If accepted for publication, the article is placed on open access. The copyright for any material created by the author(s) (including photos, figures, graphics, tables, etc.) is reserved by “News of Higher Educational Institutions. Nuclear Power” and the author(s). The publisher is entitled to use any communication media to disseminate articles, including the press and the Internet. The publisher is entitled to translate articles into any foreign language, to export and import any issues of the journal containing the author's (authors') article for dissemination purposes.

The editor and any editorial staff must not disclose any information about a submitted manuscript to anyone other than the corresponding author, reviewers, potential reviewers, other editorial advisers, and the publisher, as appropriate. Unpublished materials disclosed in a submitted manuscript must not be used in an editor's own research without the express written consent of the author.

Disclosure and conflicts of interest
Unpublished materials disclosed in a submitted manuscript must not be used in an editor's own research without the express written consent of the author. Editors should recuse themselves (i.e. should ask a co-editor, associate editor or other member of the editorial board instead to review and consider) from considering manuscripts in which they have conflicts of interest resulting from competitive, collaborative, or other relationships or connections with any of the authors, companies, or (possibly) institutions connected to the papers. Editors should require all contributors to disclose relevant competing interests and publish corrections if competing interests are revealed after publication. If needed, other appropriate action should be taken, such as the publication of a correction or expression of concern. An editor should take reasonably responsive measures when ethical complaints have been presented concerning a submitted manuscript or published paper, in conjunction with the publisher (or society). Every reported act of unethical publishing behavior must be looked into, even if it is discovered years after publication. If the complaint is upheld, the publication of a correction, retraction, expression of concern, or other note as may be relevant.

Reviewer Responsibilities
Contribution to editorial decisions
Peer review assists the editor in making editorial decisions and, through the editorial communication with the author (authors), may also assist the author (authors) in improving the manuscript.

Any invited referee who feels unqualified to review the research reported in a manuscript or knows that its timely review will be impossible should immediately notify the editor so that alternative reviewers can be contacted.

Any manuscripts received for review must be treated as confidential documents. They must not be shown to or discussed with others except if authorized by the editor.

Standards of objectivity
Reviews should be conducted objectively. Personal criticism of the author is inacceptable.

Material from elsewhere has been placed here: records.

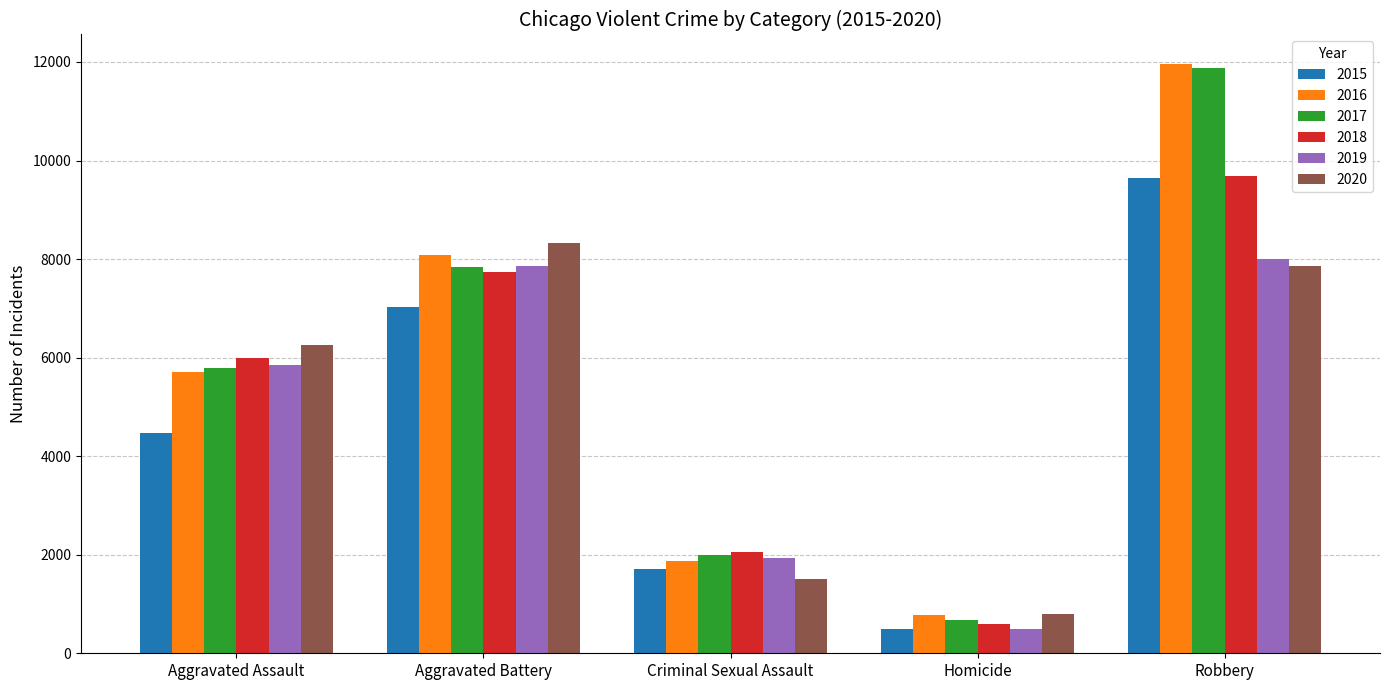

Which series has the widest spread of values?

2017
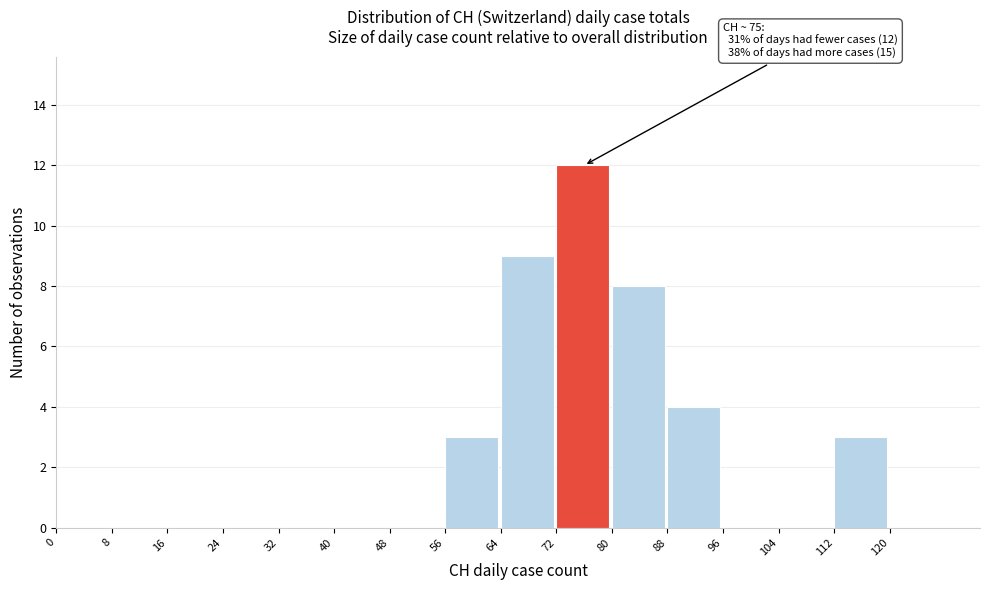

Over which range of the x-axis is the bar tallest?

72 to 80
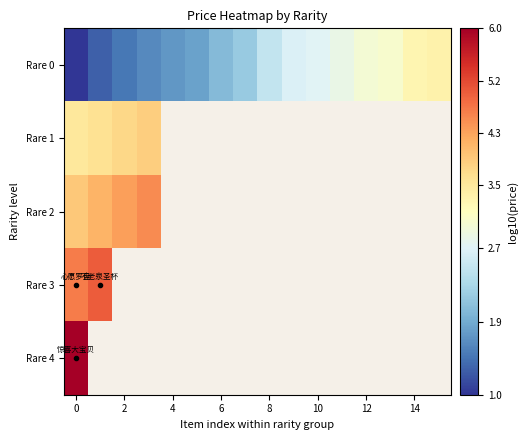

The Rare 1 series shows 3.8 at 2. True or false?

True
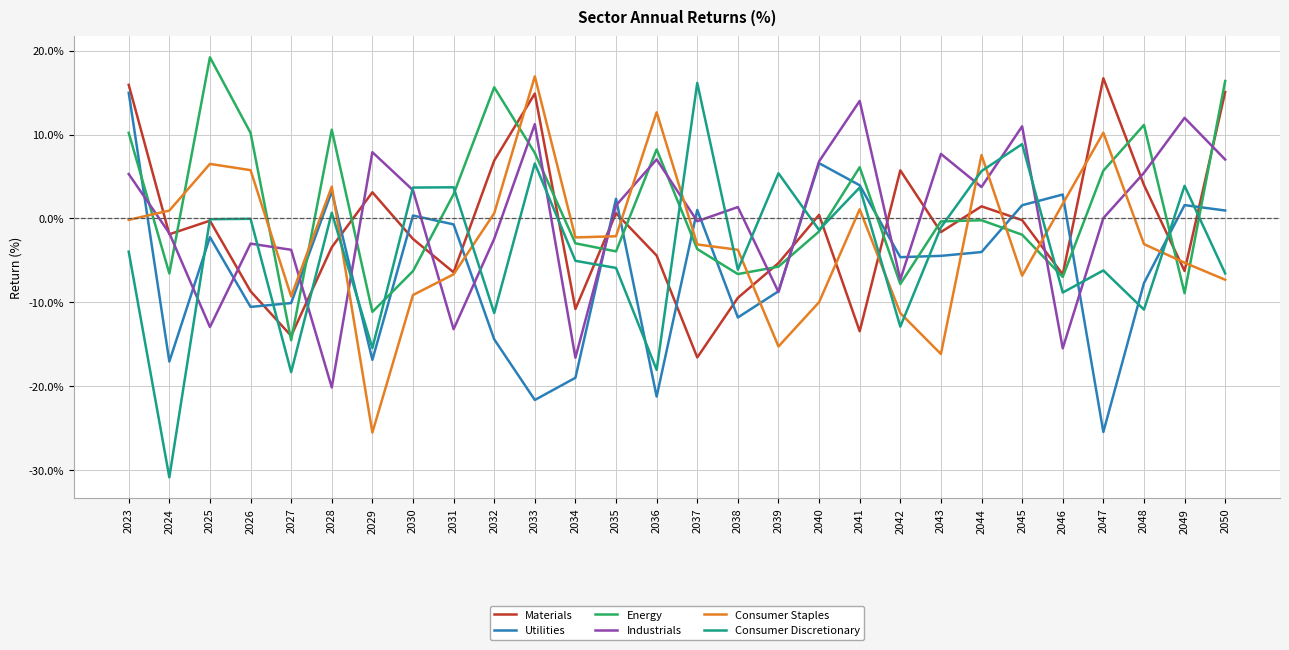

How many lines are shown in the chart?

6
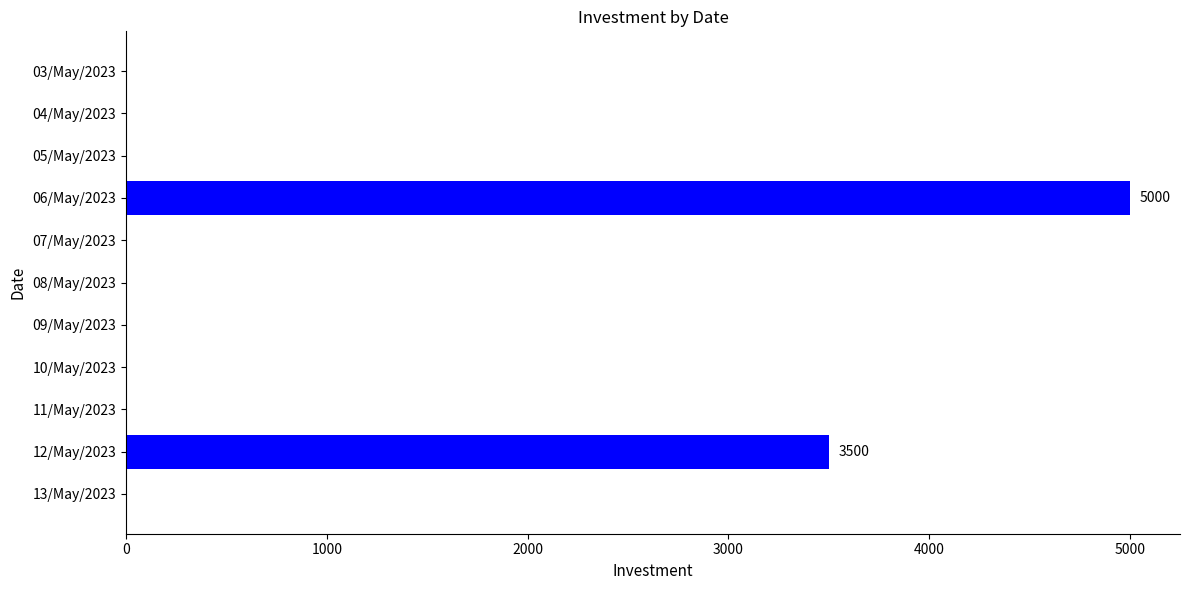

At which category does the chart reach its peak across all series?

06/May/2023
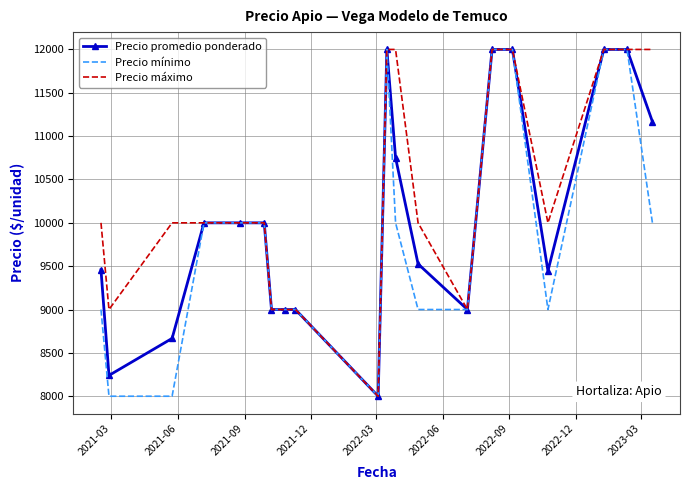

List the series in order of their overall mean, lowest first.

Precio mínimo, Precio promedio ponderado, Precio máximo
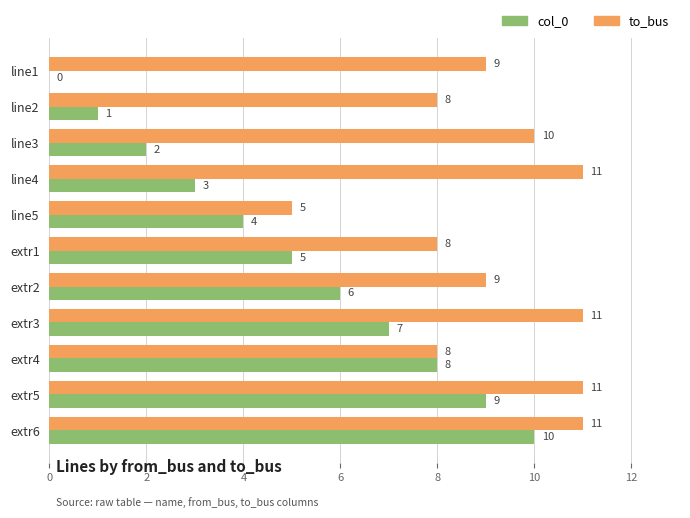

What is the sum of all col_0 values?

55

Referees should express their views clearly with appropriate supporting arguments.

Acknowledgement of sources
Reviewers should identify relevant published work that has not been cited by the authors. Any statement that an observation, derivation, or argument had been previously reported should be accompanied by the relevant citation. A reviewer should also call to the editor's attention any substantial similarity or overlap between the manuscript under consideration and any other published data of which they have personal knowledge.

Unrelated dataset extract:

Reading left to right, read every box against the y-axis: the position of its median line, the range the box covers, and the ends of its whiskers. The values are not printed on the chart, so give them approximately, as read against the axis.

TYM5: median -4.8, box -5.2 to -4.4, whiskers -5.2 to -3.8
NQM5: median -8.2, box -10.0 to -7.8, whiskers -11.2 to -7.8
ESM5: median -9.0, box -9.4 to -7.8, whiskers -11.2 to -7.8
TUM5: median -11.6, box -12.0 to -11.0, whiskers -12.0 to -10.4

Disclosure and conflict of interest
Unpublished materials disclosed in a submitted manuscript must not be used in a reviewer's own research without the express written consent of the author. Privileged information or ideas obtained through peer review must be kept confidential and not used for personal advantage. Reviewers should not consider evaluating manuscripts in which they have conflicts of interest resulting from competitive, collaborative, or other relationships or connections with any of the authors, companies, or institutions connected to the submission.